Trickett, who started his college career at Florida State, was 29 of 45 for 365 yards with a touchdown and no interceptions against Alabama. He followed that by completing 35 of his 40 passes for 348 yards with two touchdowns and no interceptions in less than four quarters of work vs. Towson.

"He's making all the checks, a lot like you saw when Geno was the quarterback, getting the ball out on the perimeter as fast as he can," Maryland outside linebacker Matt Robinson said.

Trickett will be facing a Terps pass defense that had some problems during Maryland's win over South Florida last week.

The Bulls were without their top wide receiver, Andre Davis, and they were forced to turn to their backup quarterback, Steven Bench, after just one play.

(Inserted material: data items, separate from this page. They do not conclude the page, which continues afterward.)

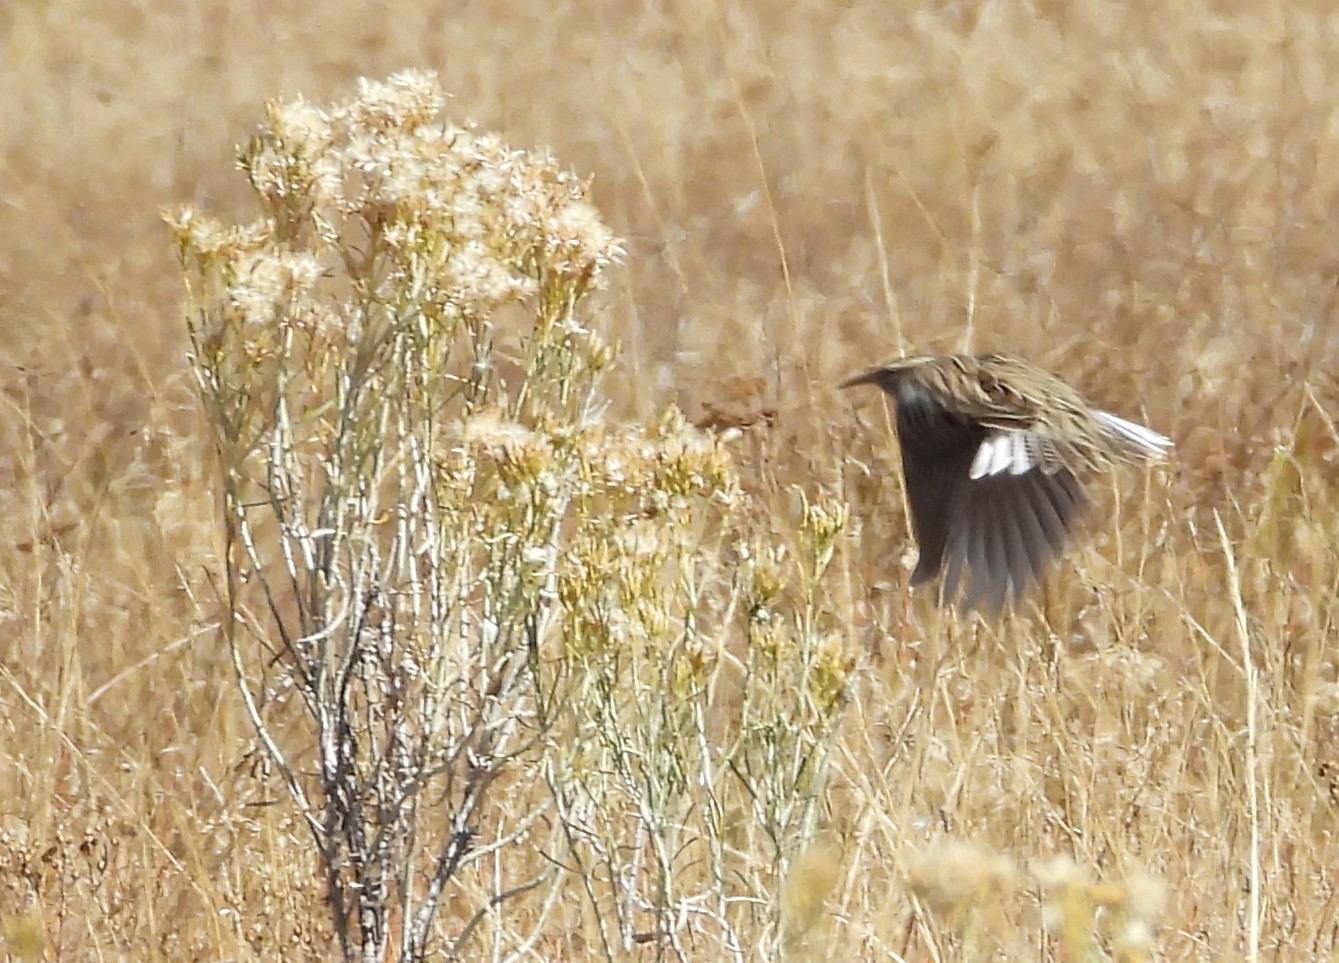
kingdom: Animalia
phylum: Chordata
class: Aves
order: Passeriformes
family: Icteridae
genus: Sturnella
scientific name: Sturnella neglecta
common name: Western meadowlark
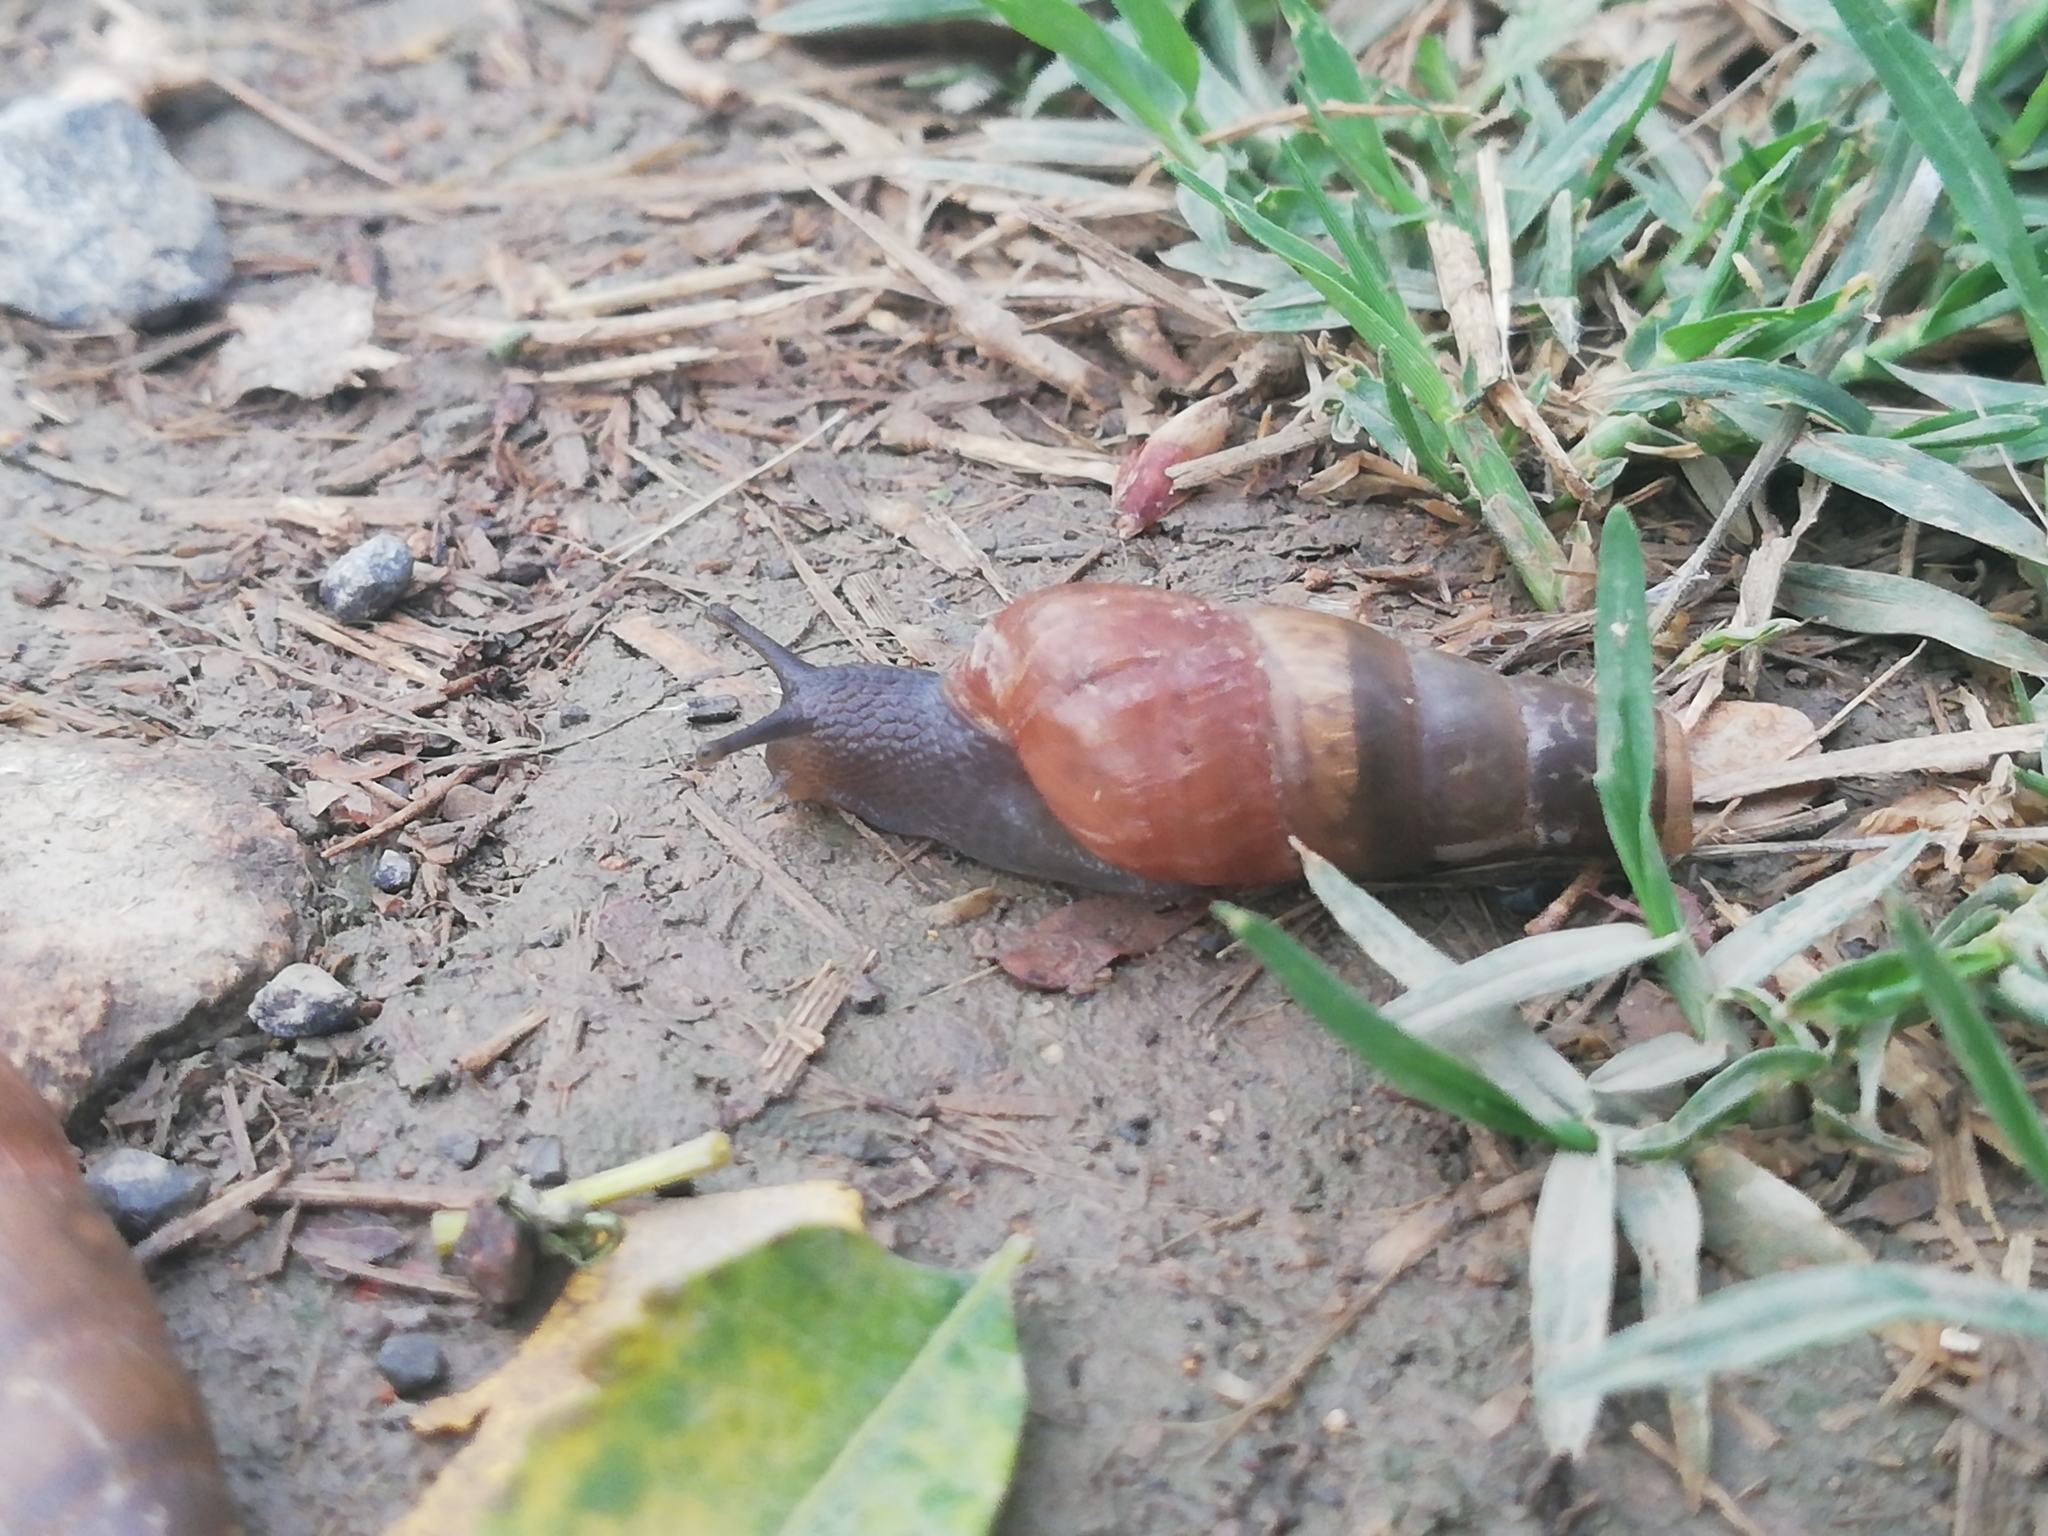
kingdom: Animalia
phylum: Mollusca
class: Gastropoda
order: Stylommatophora
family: Achatinidae
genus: Rumina
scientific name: Rumina decollata
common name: Decollate snail
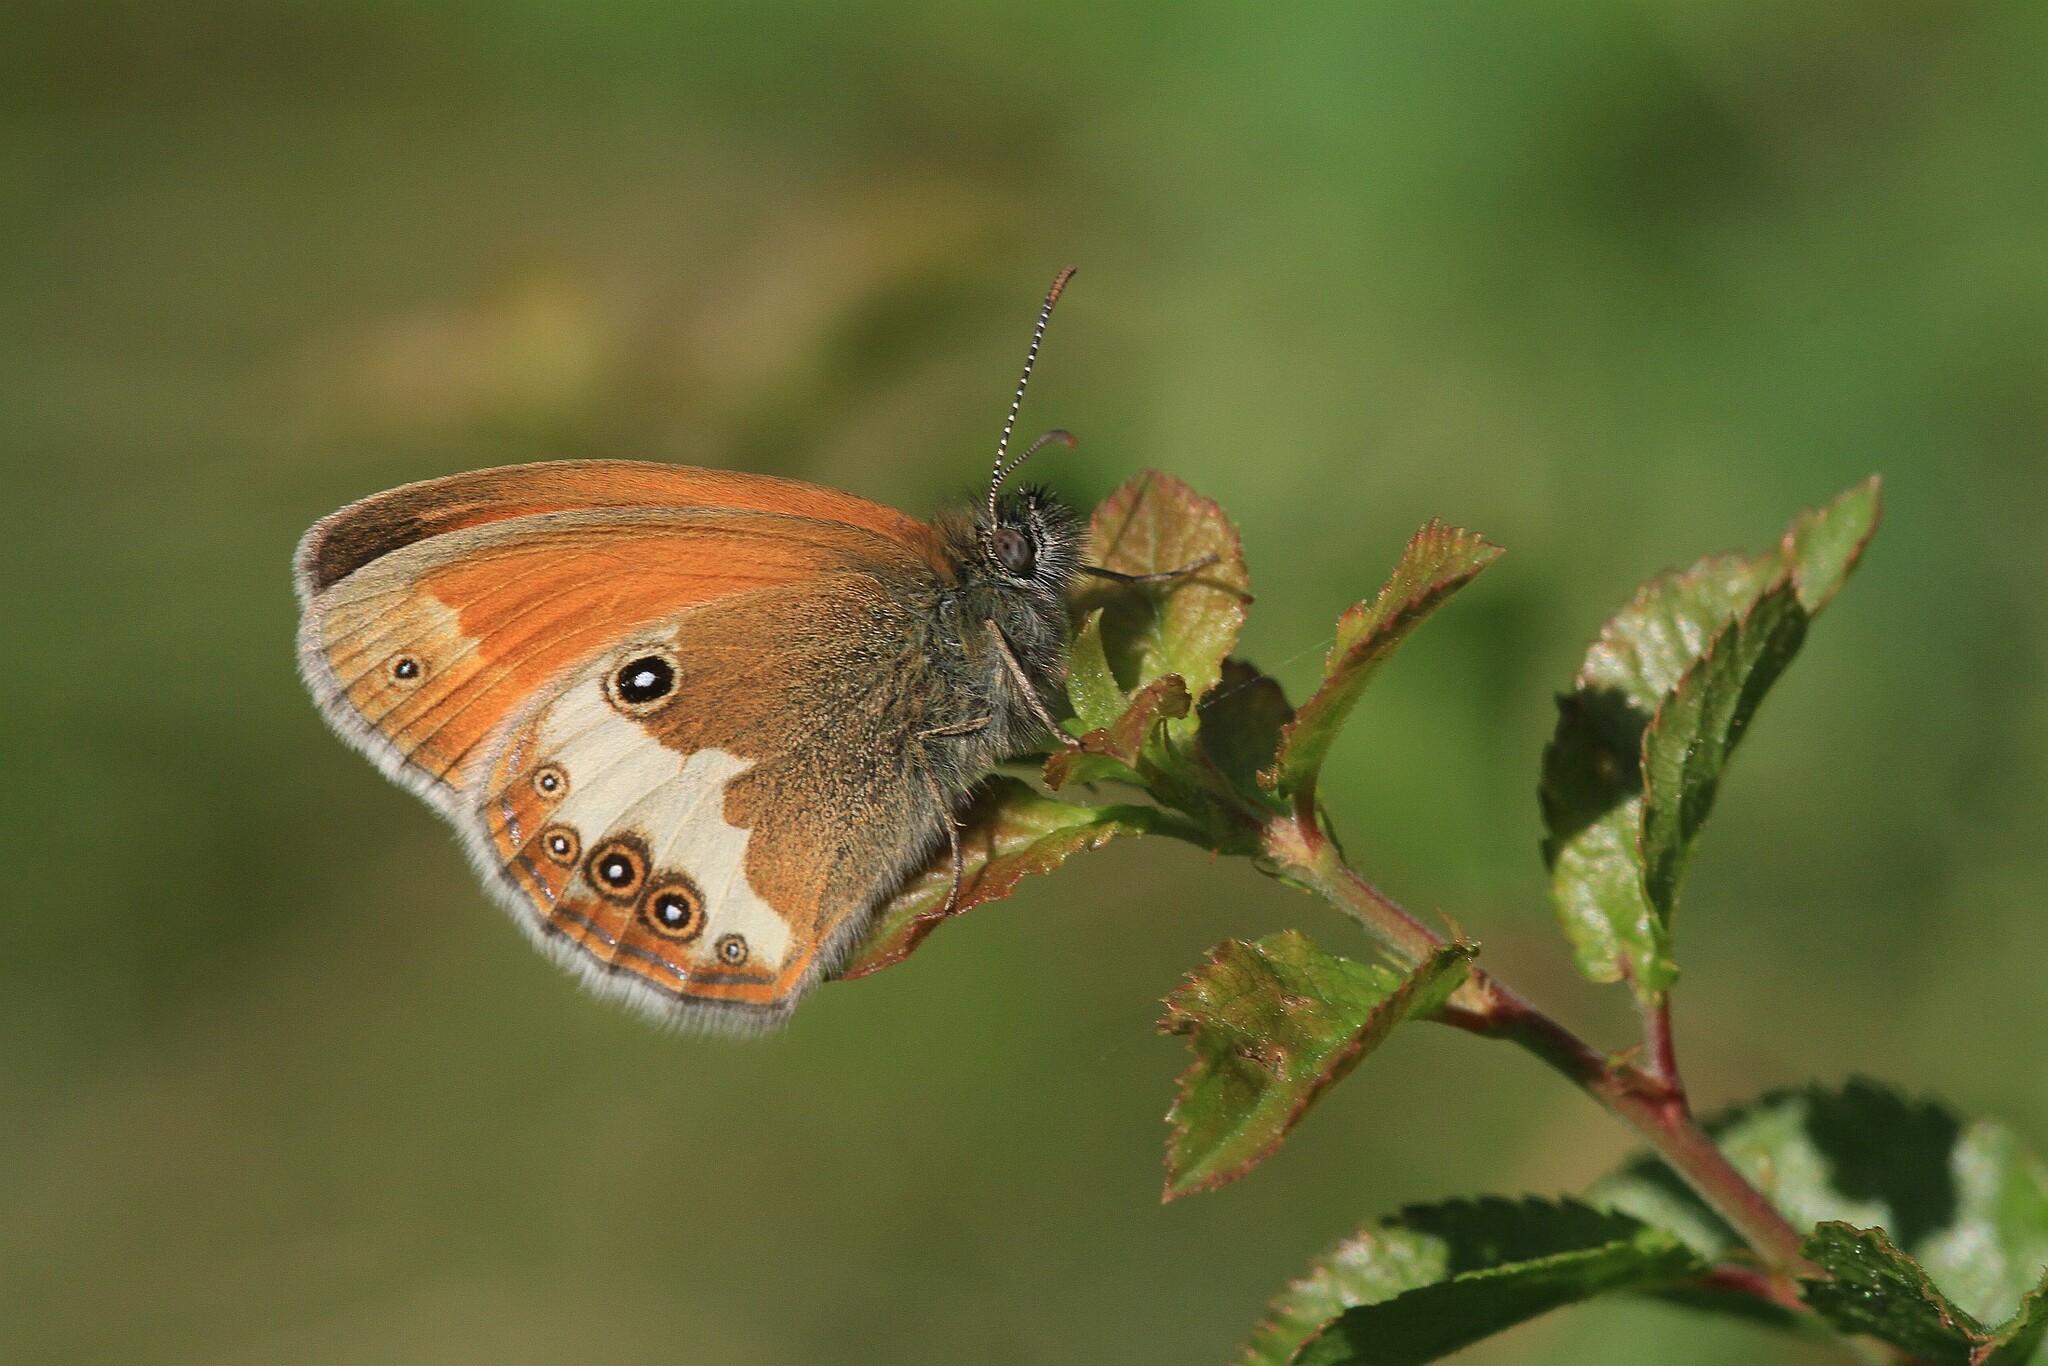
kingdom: Animalia
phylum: Arthropoda
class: Insecta
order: Lepidoptera
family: Nymphalidae
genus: Coenonympha
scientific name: Coenonympha arcania
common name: Pearly heath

However, Bench completed six passes that went for gains of 15 yards or more. His final numbers (14 of 36 for 162 yards with an interception) would have been much better if not for several drops.

"We're just trying to get pressure on [Trickett] and disrupt some of their timing because a lot of their offense is timing," Robinson said, "so we're just trying to disrupt them and hopefully throw them off a little bit."

The Terps will also be challenged on offense, though.

Maryland quarterback C.J. Brown has the ability to make plays as a runner and ran for 61 yards and three touchdowns vs. James Madison in Week 1. However, he has was just 11 of 24 for 111 yards against James Madison, and he threw two interceptions vs. South Florida.

Brown is a sixth-year senior who says he has a great understanding of offensive coordinator Mike Locksley's offense. But Edsall said he feels like Brown has been overthinking during the Terps' first two games. So Edsall briefly met with Brown earlier this week and told him simply to relax, have fun and stop overanalyzing.

Brown said he plans to do that. But he will have to overcome a physical and aggressive West Virginia defense that is allowing an average of just 165 passing yards through two games.

Towson quarterbacks were just 8 of 24 for only 80 yards against West Virginia last week.

The Terps are 2-0, and they are favored by three points, according to ESPN.com. But Maryland trailed lowly South Florida entering the fourth quarter last week and had six turnovers during that game.

"We've got to go out there and play a lot better than we have in the past," Brown said. "It's going to be a good game, a good test for us."

Reach staff writer Matt Zenitz at 410-857-7896 or sports@carrollcountytimes.com.

Terps Today


When: Today, noon

Site: Capital One Field at Byrd Stadium

TV/Radio: Big Ten Network/105.7 FM

Series: West Virginia 26-22-2

What's at stake: This is Maryland's biggest test to date, and the Terps have an opportunity to show they are truly a good enough team to make some noise in the Big Ten this season. This is also a chance to move to 3-0 in advance of a seemingly winnable game against Syracuse next week before opening Big Ten play a week later.

Key matchup: Maryland will have to slow down quarterback Clint Trickett and the Mountaineers' passing game. Trickett has thrown for 713 yards while completing 75 percent of his passes in West Virginia's first two games. The Terps' pass defense, meanwhile, is somewhat of a question mark and struggled some during Maryland's win over South Florida last week.

Players to watch: Junior wide receiver Kevin White is Trickett's top weapon in the passing game. He was a starter last year and has 19 catches for 244 yards and a touchdown. Junior safety Karl Joseph is probably the Mountaineers' top player on defense. Joseph was West Virginia's Defensive MVP as a freshman in 2012 and leads the Mountaineers with 20 tackles.